Imaging Challenge in Recurrent Spontaneous Coronary Artery Dissection (SCAD): A Case Report

Spontaneous Coronary Artery Dissection (SCAD) represents a significant cause of acute coronary syndrome (ACS) in patient populations with low-risk cardiovascular profiles and, therefore can be sometimes underdiagnosed. On the other hand, it often preserves the typical clinical presentation of ACS which makes coronary artery angiography (CAG) execution mandatory. A 62-year-old woman with a history of recurrent SCAD presented to the emergency department for a new episode of acute chest pain with troponin elevation. CAG revealed an ambiguous angiography image suggesting a sub-occlusive type 2 SCAD involving the distal segment of the left circumflex artery. The patient was managed conservatively due to the absence of ongoing ischemia or hemodynamic instability. At the seven-day follow-up, a computed tomography coronary angiography (CTCA) was performed to better assess SCAD and detect concomitant associated arteriopathies. Optimized medical therapy was prescribed at the discharge and at one-month follow-up, no recurrence of symptoms was referred.

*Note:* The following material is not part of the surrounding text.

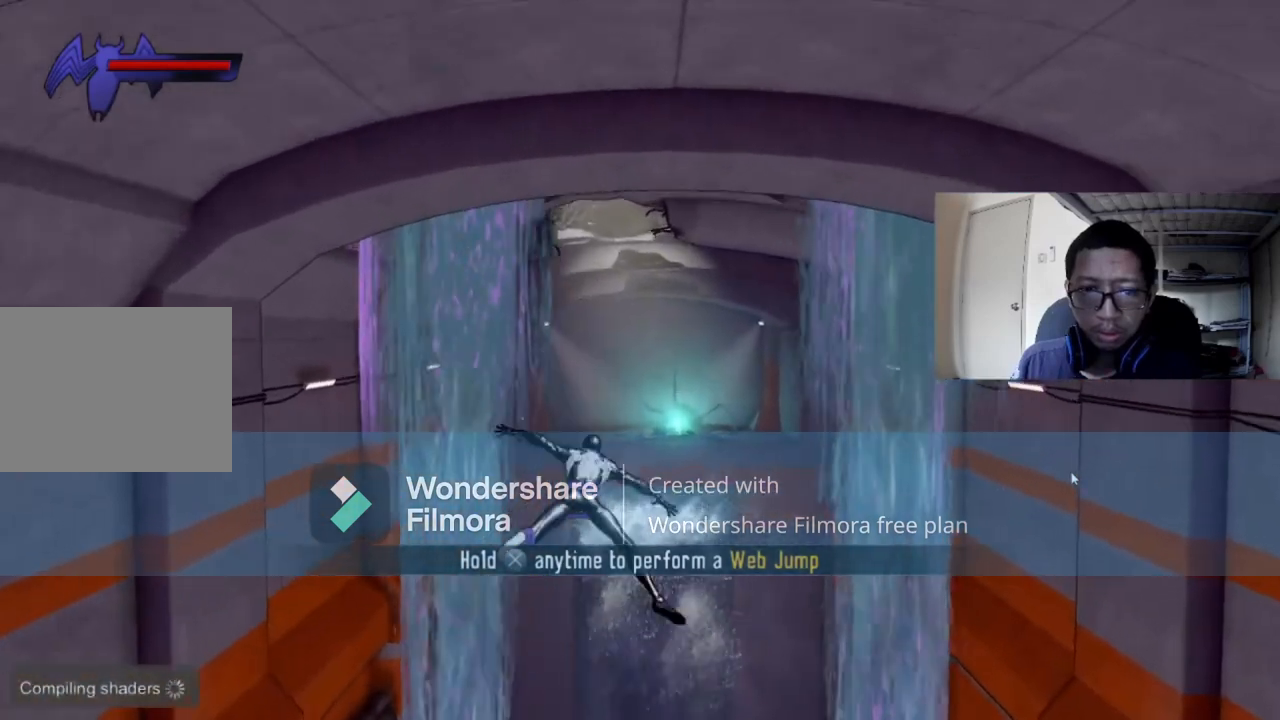
{"buttons": ["R2"], "left_stick": "up", "right_stick": "center", "events": [[120, "R2", "down"]]}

Spontaneous coronary artery dissection (SCAD) is a rare condition that presents with a wide range of manifestations, from acute coronary syndrome (ACS) to cardiogenic shock secondary to extensive myocardial ischemia. Early detection and appropriate management are crucial for optimal patient outcomes, especially in cases where differential diagnosis is difficult. In such challenging cases, a multimodal imaging approach can be crucial for the accurate diagnosis of this condition.

A 62-year-old Caucasian woman presented to the emergency department (ED) due to an episode of acute retrosternal chest pain, that lasted more than 2 hours and was significantly alleviated by the time she arrived at the ED. Her vital signs remained within normal ranges, the EKG at the presentation showed signs of inferolateral ischemia, and the initial troponin-I-hs level dosage was severely increased to 15206.4 ng/L (normal value, < 11.6 ng/L). Assessed as a case of non-ST-elevation myocardial infarction (NSTEMI), the patient was quickly transferred to the cardiac care unit (CCU).

A more detailed interrogation unveiled a history of severe smoking, arterial hypertension, dyslipidemia, and autoimmune thyroiditis. Moreover, the patient referred two distinct past admissions to the CCU for spontaneous coronary artery dissection. During the first one, the patient experienced a type 2 SCAD, according to the YIP-SAW classification [1], involving the distal segment of the left anterior descending (LAD) artery, complicated by cardiogenic shock, and managed with mechanical circulator support (MCS). During the second one, coronary artery angiography (CAG) diagnosed a type 2 flow-limiting SCAD involving the osteal postero-lateral (PLA) branch of the right coronary artery (RCA). In both cases, the patient received conservative therapy.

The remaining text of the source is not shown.